Ce qu’il faut bien avoir présent à l’esprit, c’est qu’après le 30 juin 2013, il sera trop tard pour s’inscrire dans le Plan collectif à la restructuration. « Il n’y aura pas de séance de rattrapage » précise Marlène Tisseire, directrice du syndicat. Ainsi, les personnes intéressées doivent-elles impérativement déposer leur dossier avant cette date (1), pour les trois ans à venir. Car la caractéristique du Plan collectif est de courir sur trois ans – 2013, 2014, 2015 – même si cela n’oblige pas à planter tous les ans. Par contre, dans le dossier, doit figurer le programme de plantation, pour l’ensemble de la période. A noter toutefois que la souscription au Plan collectif n’empêche pas le viticulteur de bénéficier des aides à la restructuration individuelle sur d’autres surfaces. Les deux démarches sont compatibles.

L’un des avantages du Plan collectif est de majorer de 3 500 €/ha l’indemnité pour perte de recette, une indemnité versée que si les plantations font suite à un arrachage. Mais l’avantage le plus substantiel peut-être consiste à garantir le niveau de prime actuel sur toute la durée du plan (2013-2015), quelle que soit l’origine de la plantation : plantation après arrachage ou plantation anticipée. Ce qui veut dire que les plantations anticipées ont droit de cité dans le Plan collectif. Elles y rentrent de plain-pied. Certes, elles ne bénéficient pas du bonus sur la perte de recette mais si on les porte dans le Plan, on est sûr du maintien de la prime à la restructuration.

Il faut savoir qu’au niveau européen les enveloppes nationales d’aides viticoles sont en cours de renégociation. Si une baisse des aides venait à être décidée, cela toucherait exclusivement les plantations individuelles. Car les instances nationales ont décidé de « sanctuariser » les programmes couverts par les Plans collectifs à la restructuration, au nom de l’intérêt présenté par la démarche – « Non seulement cela permet de prévoir les enveloppes financières mais cela aide aussi le viticulteur à avoir une démarche prospective sur son exploitation.

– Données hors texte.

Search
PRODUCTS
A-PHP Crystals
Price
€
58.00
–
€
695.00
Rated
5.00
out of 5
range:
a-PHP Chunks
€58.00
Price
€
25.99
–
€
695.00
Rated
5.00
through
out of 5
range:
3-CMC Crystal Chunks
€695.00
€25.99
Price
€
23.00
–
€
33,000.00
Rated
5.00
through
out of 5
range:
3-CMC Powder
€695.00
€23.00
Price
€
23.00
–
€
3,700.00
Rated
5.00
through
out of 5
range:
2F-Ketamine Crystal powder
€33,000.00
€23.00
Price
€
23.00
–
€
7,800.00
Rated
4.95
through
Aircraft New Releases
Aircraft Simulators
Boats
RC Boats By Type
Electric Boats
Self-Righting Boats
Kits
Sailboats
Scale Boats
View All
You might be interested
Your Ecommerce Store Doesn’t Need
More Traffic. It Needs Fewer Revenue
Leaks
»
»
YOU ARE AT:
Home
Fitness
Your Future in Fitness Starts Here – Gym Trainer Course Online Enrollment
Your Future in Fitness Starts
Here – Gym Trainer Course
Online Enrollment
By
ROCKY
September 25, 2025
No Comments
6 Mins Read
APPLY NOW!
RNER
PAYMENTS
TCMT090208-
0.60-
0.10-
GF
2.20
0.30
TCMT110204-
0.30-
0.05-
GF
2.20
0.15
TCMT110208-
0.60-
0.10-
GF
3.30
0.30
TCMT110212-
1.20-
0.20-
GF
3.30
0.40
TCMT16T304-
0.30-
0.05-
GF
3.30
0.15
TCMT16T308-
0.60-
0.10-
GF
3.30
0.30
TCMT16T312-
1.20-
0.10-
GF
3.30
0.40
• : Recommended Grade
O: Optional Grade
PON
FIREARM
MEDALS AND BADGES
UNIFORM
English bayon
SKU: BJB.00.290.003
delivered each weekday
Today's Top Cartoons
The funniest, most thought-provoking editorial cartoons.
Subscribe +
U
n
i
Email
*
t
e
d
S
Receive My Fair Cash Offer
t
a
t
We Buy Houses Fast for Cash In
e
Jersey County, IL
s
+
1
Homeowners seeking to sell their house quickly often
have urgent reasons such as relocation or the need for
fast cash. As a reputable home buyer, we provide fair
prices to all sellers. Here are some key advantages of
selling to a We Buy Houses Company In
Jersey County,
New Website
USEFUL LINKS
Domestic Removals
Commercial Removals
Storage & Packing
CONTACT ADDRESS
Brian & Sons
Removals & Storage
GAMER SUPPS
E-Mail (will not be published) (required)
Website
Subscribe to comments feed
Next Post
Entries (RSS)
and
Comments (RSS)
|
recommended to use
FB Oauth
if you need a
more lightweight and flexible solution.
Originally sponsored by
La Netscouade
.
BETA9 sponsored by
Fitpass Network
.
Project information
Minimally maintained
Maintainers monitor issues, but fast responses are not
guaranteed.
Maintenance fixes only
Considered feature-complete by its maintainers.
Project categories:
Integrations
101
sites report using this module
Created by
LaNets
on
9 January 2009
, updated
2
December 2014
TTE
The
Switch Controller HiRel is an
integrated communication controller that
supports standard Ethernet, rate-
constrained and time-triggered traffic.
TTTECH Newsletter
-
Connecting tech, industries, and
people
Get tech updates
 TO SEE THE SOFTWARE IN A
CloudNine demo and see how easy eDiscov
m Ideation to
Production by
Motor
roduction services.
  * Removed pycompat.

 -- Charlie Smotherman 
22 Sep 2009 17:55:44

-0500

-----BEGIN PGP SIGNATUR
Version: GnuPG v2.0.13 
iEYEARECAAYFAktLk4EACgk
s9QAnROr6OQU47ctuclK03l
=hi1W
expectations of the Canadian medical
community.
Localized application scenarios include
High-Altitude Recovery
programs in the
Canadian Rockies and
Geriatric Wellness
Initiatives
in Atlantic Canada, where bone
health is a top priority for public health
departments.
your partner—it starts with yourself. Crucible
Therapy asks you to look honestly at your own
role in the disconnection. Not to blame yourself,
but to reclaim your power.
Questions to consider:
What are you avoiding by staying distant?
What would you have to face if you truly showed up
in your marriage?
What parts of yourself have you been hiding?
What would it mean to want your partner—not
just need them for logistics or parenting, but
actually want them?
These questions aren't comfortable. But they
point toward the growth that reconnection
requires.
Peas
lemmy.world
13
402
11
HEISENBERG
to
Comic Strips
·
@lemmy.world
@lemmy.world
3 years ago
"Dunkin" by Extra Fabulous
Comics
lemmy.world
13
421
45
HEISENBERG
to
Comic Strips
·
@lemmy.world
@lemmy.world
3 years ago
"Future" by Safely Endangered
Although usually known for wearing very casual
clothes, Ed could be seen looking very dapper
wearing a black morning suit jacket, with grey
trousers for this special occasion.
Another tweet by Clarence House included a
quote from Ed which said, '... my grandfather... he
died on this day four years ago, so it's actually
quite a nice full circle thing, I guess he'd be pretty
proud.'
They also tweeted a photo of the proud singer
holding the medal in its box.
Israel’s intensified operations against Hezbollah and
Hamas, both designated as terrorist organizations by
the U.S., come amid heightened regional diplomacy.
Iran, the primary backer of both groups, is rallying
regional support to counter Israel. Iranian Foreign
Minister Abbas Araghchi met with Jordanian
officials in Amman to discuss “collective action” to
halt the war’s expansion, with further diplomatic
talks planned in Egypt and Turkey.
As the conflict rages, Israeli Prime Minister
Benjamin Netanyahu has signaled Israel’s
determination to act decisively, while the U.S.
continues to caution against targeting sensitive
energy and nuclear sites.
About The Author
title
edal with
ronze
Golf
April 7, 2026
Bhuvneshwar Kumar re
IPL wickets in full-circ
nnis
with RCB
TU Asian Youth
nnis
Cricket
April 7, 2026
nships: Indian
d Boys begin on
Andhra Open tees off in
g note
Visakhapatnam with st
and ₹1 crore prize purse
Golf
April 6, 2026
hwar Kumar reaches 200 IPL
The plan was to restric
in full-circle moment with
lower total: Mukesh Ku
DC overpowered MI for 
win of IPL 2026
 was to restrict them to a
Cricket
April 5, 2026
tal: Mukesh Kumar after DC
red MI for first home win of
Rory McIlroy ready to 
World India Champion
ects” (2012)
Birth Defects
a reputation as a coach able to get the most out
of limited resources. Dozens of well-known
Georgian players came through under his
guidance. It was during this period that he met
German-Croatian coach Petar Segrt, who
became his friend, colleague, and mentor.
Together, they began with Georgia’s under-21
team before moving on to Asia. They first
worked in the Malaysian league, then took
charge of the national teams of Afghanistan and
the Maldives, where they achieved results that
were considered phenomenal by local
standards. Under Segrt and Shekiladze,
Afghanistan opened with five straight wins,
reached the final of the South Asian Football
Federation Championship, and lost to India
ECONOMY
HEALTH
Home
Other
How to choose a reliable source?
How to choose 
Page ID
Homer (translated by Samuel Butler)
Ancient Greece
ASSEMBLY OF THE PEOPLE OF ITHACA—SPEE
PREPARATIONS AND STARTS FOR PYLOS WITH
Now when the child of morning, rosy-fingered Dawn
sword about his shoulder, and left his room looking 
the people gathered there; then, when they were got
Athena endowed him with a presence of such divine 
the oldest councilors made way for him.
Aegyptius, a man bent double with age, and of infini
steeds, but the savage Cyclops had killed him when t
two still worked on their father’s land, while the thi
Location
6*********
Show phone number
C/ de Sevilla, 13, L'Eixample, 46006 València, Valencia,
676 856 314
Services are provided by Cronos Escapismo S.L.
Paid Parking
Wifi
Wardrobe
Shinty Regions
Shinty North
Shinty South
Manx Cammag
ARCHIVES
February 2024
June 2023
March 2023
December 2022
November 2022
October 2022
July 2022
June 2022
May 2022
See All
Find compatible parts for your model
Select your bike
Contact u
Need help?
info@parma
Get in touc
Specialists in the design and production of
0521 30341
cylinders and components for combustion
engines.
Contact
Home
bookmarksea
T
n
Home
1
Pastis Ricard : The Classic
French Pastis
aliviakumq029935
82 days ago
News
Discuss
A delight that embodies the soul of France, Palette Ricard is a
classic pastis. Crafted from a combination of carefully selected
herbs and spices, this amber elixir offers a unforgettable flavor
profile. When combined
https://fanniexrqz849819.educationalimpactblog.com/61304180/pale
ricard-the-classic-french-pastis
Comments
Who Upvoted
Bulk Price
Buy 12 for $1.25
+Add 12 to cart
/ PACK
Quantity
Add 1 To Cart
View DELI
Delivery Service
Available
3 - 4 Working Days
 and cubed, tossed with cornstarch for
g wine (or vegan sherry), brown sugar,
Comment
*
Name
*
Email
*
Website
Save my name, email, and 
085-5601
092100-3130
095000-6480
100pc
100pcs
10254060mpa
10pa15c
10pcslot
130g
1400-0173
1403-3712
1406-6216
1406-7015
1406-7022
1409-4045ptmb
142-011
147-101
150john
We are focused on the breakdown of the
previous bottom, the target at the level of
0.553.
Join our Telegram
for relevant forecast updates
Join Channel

Qui plus est, le bassin affiche de cette façon son dynamisme aux yeux des autres bassins viticoles. » Pour sa part, le bassin Charentes-Cognac a souscrit un Plan collectif à hauteur de 4 400 ha sur trois ans (sur la base des chiffres de plantations observées ces dernières années, assortis d’un « delta » supplémentaire). Si, par hasard, les surfaces se révélaient insuffisantes pour répondre à toutes les demandes, le « premier inscrit serait le premier servi », selon les usages en vigueur.

(1) Dossier à déposer auprès de l’UGVC, reconnue comme structure porteuse. Les documents sont à télécharger sur le site de France-AgriMer. Le syndicat conseille aux viticulteurs de rédiger un premier « brouillon » de la demande – avec notamment le programme de plantation – et ensuite de prendre contact avec la personne ressource à l’UGVC, Marie-Emmanuelle Brodeau.